(WTNH) – Arthur Hapgood, accused of fatally stabbing a one-year-old child while arguing with his wife earlier this week in Bristol, was released from prison after serving more than 85 percent of a 71-month prison sentence, under the terms of the state’s early release program.
“Recently-enacted law ensures that he and all violent offenders serve at least 85 percent of his sentence. Mr. Hapgood served nearly 90 percent of his sentence, and even had he served 100 percent, he would have been released by now,” according to the state Department of Correction. “Under the law that was in place five years ago, he almost certainly would have been released much earlier, possibly serving as little as 60 percent of his sentence. That is no longer possible.”
“Fewer violent offenders are getting out of prison today than at any point in the last 10 years,” the DOC said in an email Thursday. People convicted of violent crimes are not eligible for early release.
“For example, an analysis of releases from 2008, the year following the Cheshire Tragedy [the 2007 murder of Dr. William Petit’s family], shows most violent offenders convicted of Robbery 1st Degree, a Class B Violent Felony, were released well before the 85 percent mark,” it added. “Some offenders served as little as 59 percent of their original sentence. This was also the case with Assault 1st Degree, another Class B violent felony. One such offender was released in 2008 after having served only 51 percent of the original sentence imposed by the court.”

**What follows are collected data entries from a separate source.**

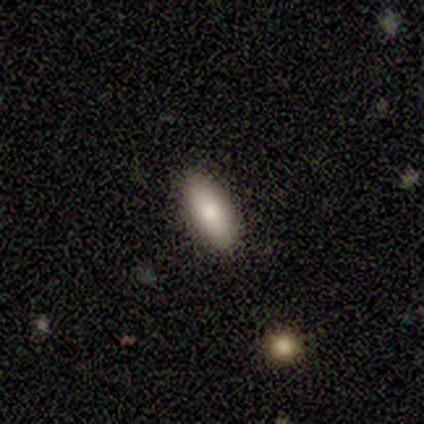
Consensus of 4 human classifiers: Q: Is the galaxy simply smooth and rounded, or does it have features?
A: smooth — 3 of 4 (75%).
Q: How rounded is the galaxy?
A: in between — 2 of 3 (67%).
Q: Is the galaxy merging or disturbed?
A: none — 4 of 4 (100%).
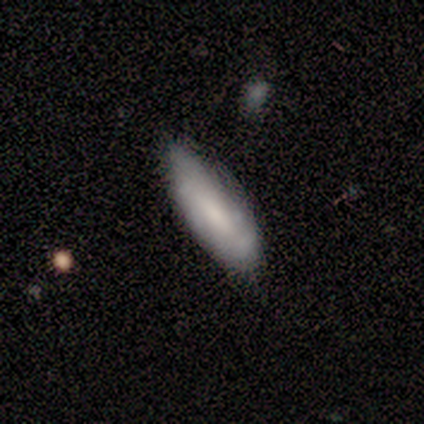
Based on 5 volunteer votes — A smooth galaxy with no disk features (60%) that is in between round and cigar-shaped (100%).

Vote fractions:
- Smooth or featured? smooth: 60% / featured or disk: 40% / star or artifact: 0%
- How rounded? in between: 100% / round: 0% / cigar-shaped: 0%
- Merging? none: 40% (tied) / minor disturbance: 40% (tied) / major disturbance: 20% / merger: 0%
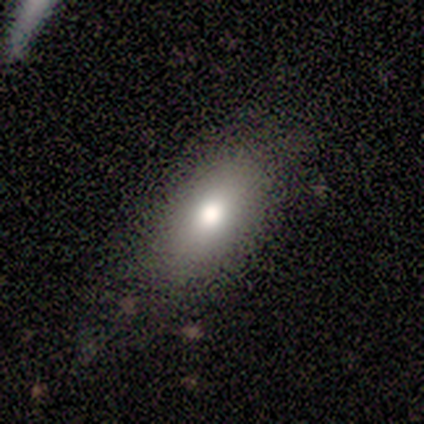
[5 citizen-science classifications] Smooth or featured?
  - smooth: 60% *
  - featured or disk: 20%
  - star or artifact: 20%
How rounded?
  - in between: 100% *
  - round: 0%
  - cigar-shaped: 0%
Merging?
  - none: 100% *
  - minor disturbance: 0%
  - major disturbance: 0%
  - merger: 0%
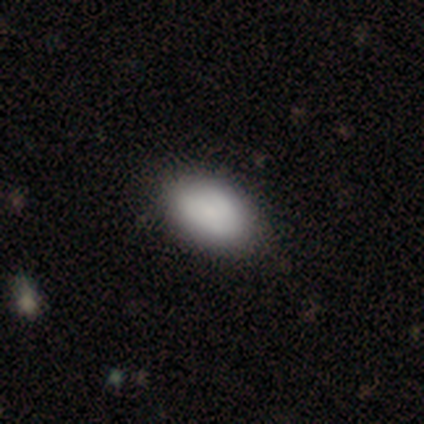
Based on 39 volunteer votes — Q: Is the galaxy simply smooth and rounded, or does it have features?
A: smooth — 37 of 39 (95%).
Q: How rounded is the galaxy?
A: in between — 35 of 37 (95%).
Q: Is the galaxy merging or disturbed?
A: none — 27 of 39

“In general, release decisions are much more risk-focused than before,” according to the DOC. “Before 2011, release decisions were typically made by wardens based on limited information or by the parole board based on incomplete files using outdated risk assessment.”
The process has since become more selective and fewer inmates are being released early. The total DOC population has dropped by 5 percent, or 1,250, since Jan. 1, 2011, the department reported.
“The most dramatic evidence of the drop in number of prison release is that the number of inmates released on discretionary parole has dropped by more than 40 percent compared to 2009,” the DOC said. “The number of ‘end of sentence’ releases has dropped by 17 percent; the number of ‘transitional supervision’ releases (prisoners sentenced to less than two years to serve and therefore not parole eligible) has dropped almost 34 percent since 2009.”